**ASSIGNMENT:** Transcribe every line of text in the material exactly as it reads, leaving out the images themselves.

------ DATASET ENTRIES ------

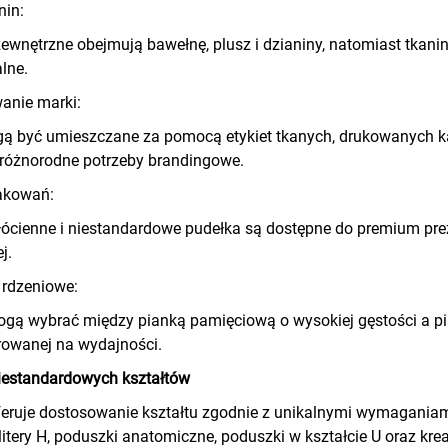
nin:
ewnętrzne obejmują bawełnę, plusz i dzianiny, natomiast tkani
lne.
anie marki:
 być umieszczane za pomocą etykiet tkanych, drukowanych kar
różnorodne potrzeby brandingowe.
akowań:
łócienne i niestandardowe pudełka są dostępne do premium prez
j.
 rdzeniowe:
mogą wybrać między pianką pamięciową o wysokiej gęstości a 
rowanej na wydajności.
iestandardowych kształtów
ruje dostosowanie kształtu zgodnie z unikalnymi wymaganiami
 litery H, poduszki anatomiczne, poduszki w kształcie U oraz kr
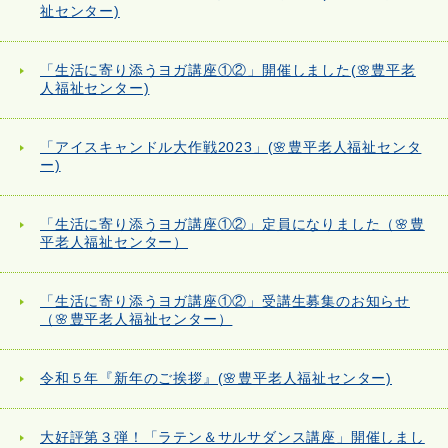
祉センター)
「生活に寄り添うヨガ講座①②」開催しました(🌸豊平老
人福祉センター)
「アイスキャンドル大作戦2023」(🌸豊平老人福祉センタ
ー)
「生活に寄り添うヨガ講座①②」定員になりました（🌸豊
平老人福祉センター）
「生活に寄り添うヨガ講座①②」受講生募集のお知らせ
（🌸豊平老人福祉センター）
令和５年『新年のご挨拶』(🌸豊平老人福祉センター)
大好評第３弾！「ラテン＆サルサダンス講座」開催しまし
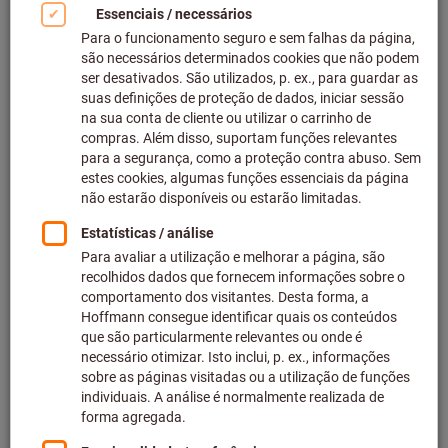
Clicar para aumentar imagem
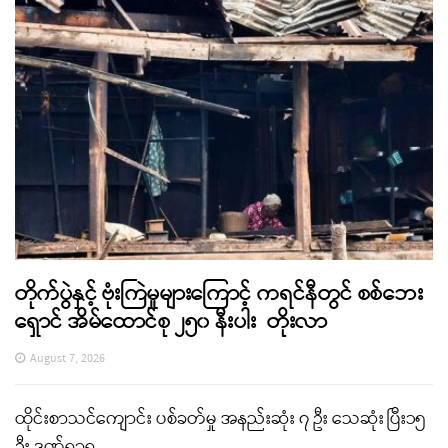
တိုက်ပွဲနှင့် ဗုံးကြဲမှုများကြောင့် ကရင်နီတွင် စစ်ဘေး
ရှောင် အိမ်ထောင်စု ၂၅၀ နီးပါး တိုးလာ
August 7, 2026
ထိုင်းစာသင်ကျောင်း ပစ်ခတ်မှု အနည်းဆုံး ၇ ဦး သေဆုံး ပြီး၁၅
ဦး ဒဏ်ရာရ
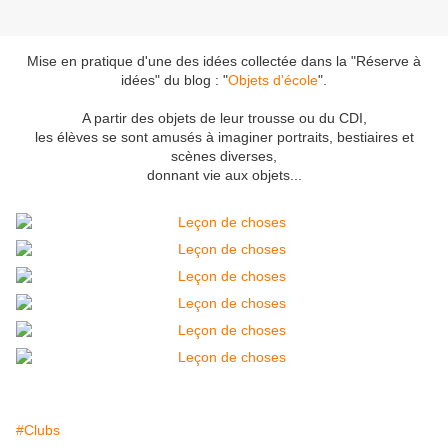
Mise en pratique d'une des idées collectée dans la "Réserve à
idées" du blog : "
Objets d'école
".
A partir des objets de leur trousse ou du CDI,
les élèves se sont amusés à imaginer portraits, bestiaires et
scènes diverses,
donnant vie aux objets...
#Clubs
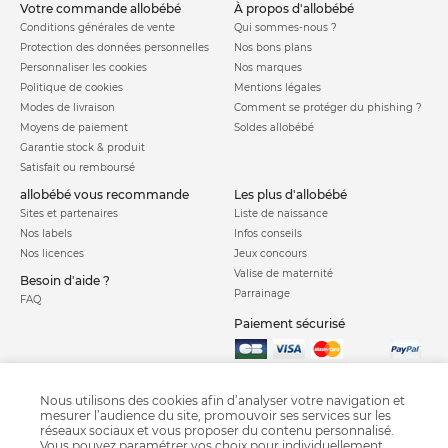
votre commande allobébé
à propos d'allobébé
Conditions générales de vente
Qui sommes-nous ?
Protection des données personnelles
Nos bons plans
Personnaliser les cookies
Nos marques
Politique de cookies
Mentions légales
Modes de livraison
Comment se protéger du phishing ?
Moyens de paiement
Soldes allobébé
Garantie stock & produit
Satisfait ou remboursé
allobébé vous recommande
les plus d'allobébé
Sites et partenaires
Liste de naissance
Nos labels
Infos conseils
Nos licences
Jeux concours
Valise de maternité
Besoin d'aide ?
Parrainage
FAQ
Paiement sécurisé
Charte qualité
Nous utilisons des cookies afin d’analyser votre navigation et
mesurer l’audience du site, promouvoir ses services sur les
réseaux sociaux et vous proposer du contenu personnalisé.
Vous pouvez paramétrer vos choix pour individuellement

------

**SOLUTION FOR THIS EXERCISE:**
nin:
ewnętrzne obejmują bawełnę, plusz i dzianiny, natomiast tkani
lne.
anie marki:
 być umieszczane za pomocą etykiet tkanych, drukowanych kar
różnorodne potrzeby brandingowe.
akowań:
łócienne i niestandardowe pudełka są dostępne do premium prez
j.
 rdzeniowe:
mogą wybrać między pianką pamięciową o wysokiej gęstości a 
rowanej na wydajności.
iestandardowych kształtów
ruje dostosowanie kształtu zgodnie z unikalnymi wymaganiami
 litery H, poduszki anatomiczne, poduszki w kształcie U oraz kr
祉センター)
「生活に寄り添うヨガ講座①②」開催しました(🌸豊平老
人福祉センター)
「アイスキャンドル大作戦2023」(🌸豊平老人福祉センタ
ー)
「生活に寄り添うヨガ講座①②」定員になりました（🌸豊
平老人福祉センター）
「生活に寄り添うヨガ講座①②」受講生募集のお知らせ
（🌸豊平老人福祉センター）
令和５年『新年のご挨拶』(🌸豊平老人福祉センター)
大好評第３弾！「ラテン＆サルサダンス講座」開催しまし
Clicar para aumentar imagem
တိုက်ပွဲနှင့် ဗုံးကြဲမှုများကြောင့် ကရင်နီတွင် စစ်ဘေး
ရှောင် အိမ်ထောင်စု ၂၅၀ နီးပါး တိုးလာ
August 7, 2026
ထိုင်းစာသင်ကျောင်း ပစ်ခတ်မှု အနည်းဆုံး ၇ ဦး သေဆုံး ပြီး၁၅
ဦး ဒဏ်ရာရ
Mise en pratique d'une des idées collectée dans la "Réserve à
idées" du blog : "
Objets d'école
".
A partir des objets de leur trousse ou du CDI,
les élèves se sont amusés à imaginer portraits, bestiaires et
scènes diverses,
donnant vie aux objets...
#Clubs
votre commande allobébé
à propos d'allobébé
Conditions générales de vente
Qui sommes-nous ?
Protection des données personnelles
Nos bons plans
Personnaliser les cookies
Nos marques
Politique de cookies
Mentions légales
Modes de livraison
Comment se protéger du phishing ?
Moyens de paiement
Soldes allobébé
Garantie stock & produit
Satisfait ou remboursé
allobébé vous recommande
les plus d'allobébé
Sites et partenaires
Liste de naissance
Nos labels
Infos conseils
Nos licences
Jeux concours
Valise de maternité
Besoin d'aide ?
Parrainage
FAQ
Paiement sécurisé
Charte qualité
Nous utilisons des cookies afin d’analyser votre navigation et
mesurer l’audience du site, promouvoir ses services sur les
réseaux sociaux et vous proposer du contenu personnalisé.
Vous pouvez paramétrer vos choix pour individuellement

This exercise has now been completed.